[V1] V1 Enablement Oracle (#13726)

Signed-off-by: rshaw@neuralmagic.com <rshaw@neuralmagic.com> Co-authored-by: rshaw@neuralmagic.com <rshaw@neuralmagic.com> Co-authored-by: Nicolò Lucchesi <nlucches@redhat.com> Co-authored-by: Tyler Michael Smith <tyler@neuralmagic.com> Co-authored-by: Michael Goin <michael@neuralmagic.com>
2025-03-15 01:02:20 -04:00
parent 8c0d15d5c5
commit d4d93db2c5
96 changed files with 1537 additions and 512 deletions
--- a/vllm/config.py
+++ b/vllm/config.py
@@ -1140,6 +1140,10 @@ class CacheConfig:
        if self.cache_dtype == "auto":
            pass
        elif self.cache_dtype in ("fp8", "fp8_e4m3", "fp8_e5m2"):
+            if envs.VLLM_USE_V1:
+                raise NotImplementedError(
+                    "V1 does not yet support fp8 KV cache. "
+                    "Set VLLM_USE_V1=0 to enable fp8 kv cache.")
            logger.info(
                "Using fp8 data type to store kv cache.
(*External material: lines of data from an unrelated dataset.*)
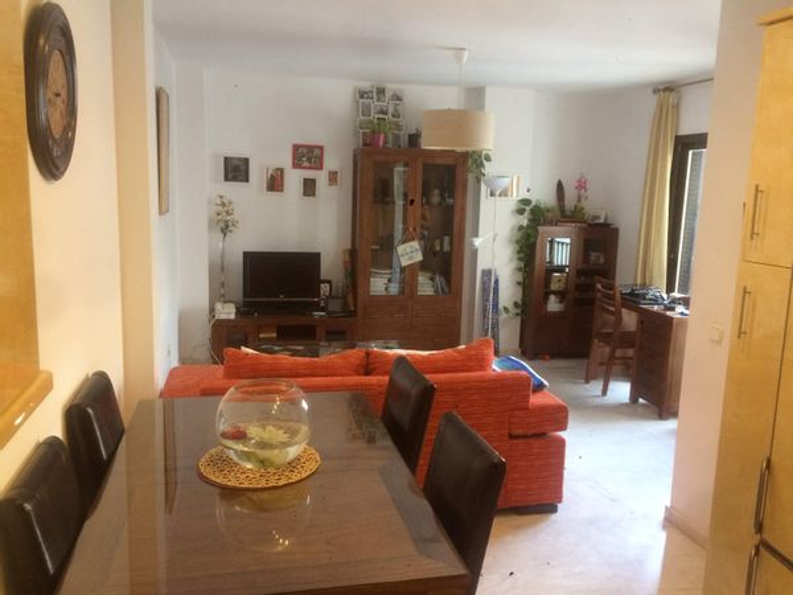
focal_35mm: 29
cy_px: 298
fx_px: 664
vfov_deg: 48.2
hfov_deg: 61.7
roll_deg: -1.7
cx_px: 396
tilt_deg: -10.4
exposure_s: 1/30
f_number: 2.2
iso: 200
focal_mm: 4.15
It reduces the GPU "
                "memory footprint and boosts the performance. "
@@ -3142,16 +3146,7 @@ class CompilationConfig(BaseModel):
                self.inductor_compile_config[KEY] = False

        if self.splitting_ops is None:
-            if envs.VLLM_USE_V1:
-                # v1 must split the graph on attention ops
-                # for piecewise cudagraph
-                self.splitting_ops = [
-                    "vllm.unified_attention",
-                    "vllm.unified_attention_with_output",
-                ]
-            else:
-                # v0 uses full graph compilation
-                self.splitting_ops = []
+            self.splitting_ops = []

        for k, v in self.inductor_passes.items():
            if not isinstance(v, str):
@@ -3246,6 +3241,15 @@ class CompilationConfig(BaseModel):
        self.bs_to_padded_graph_size[
            self.max_capture_size] = self.max_capture_size

+    def set_splitting_ops_for_v1(self):
+        # If default, override splitting ops for piecewise cudagraph on V1.
+        # NOTE: this function needs to be called
+        if not self.splitting_ops:
+            self.splitting_ops = [
+                "vllm.unified_attention",
+                "vllm.unified_attention_with_output",
+            ]
+

@dataclass
 class VllmConfig:
@@ -3297,6 +3301,7 @@ class VllmConfig:
        vllm_factors: list[Any] = []
        from vllm import __version__
        vllm_factors.append(__version__)
+        vllm_factors.append(envs.VLLM_USE_V1)
        if self.model_config:
            vllm_factors.append(self.model_config.compute_hash())
        else:
@@ -3460,6 +3465,7 @@ class VllmConfig:
            # CUDA graphs do not work properly with the custom CUDA kernels.
            # FIXME(woosuk): Disable inductor to reduce the compilation time
            # and avoid any potential issues with the inductor.
+            # FIXME(rob): Add function to set all of these.
            self.compilation_config.custom_ops = ["none"]
            self.compilation_config.use_cudagraph = True
            self.compilation_config.use_inductor = True
@@ -3467,6 +3473,7 @@ class VllmConfig:
            self.compilation_config.pass_config.enable_fusion = False
            self.compilation_config.pass_config.enable_noop = False
            self.compilation_config.level = CompilationLevel.PIECEWISE
+            self.compilation_config.set_splitting_ops_for_v1()

        self._set_cudagraph_sizes()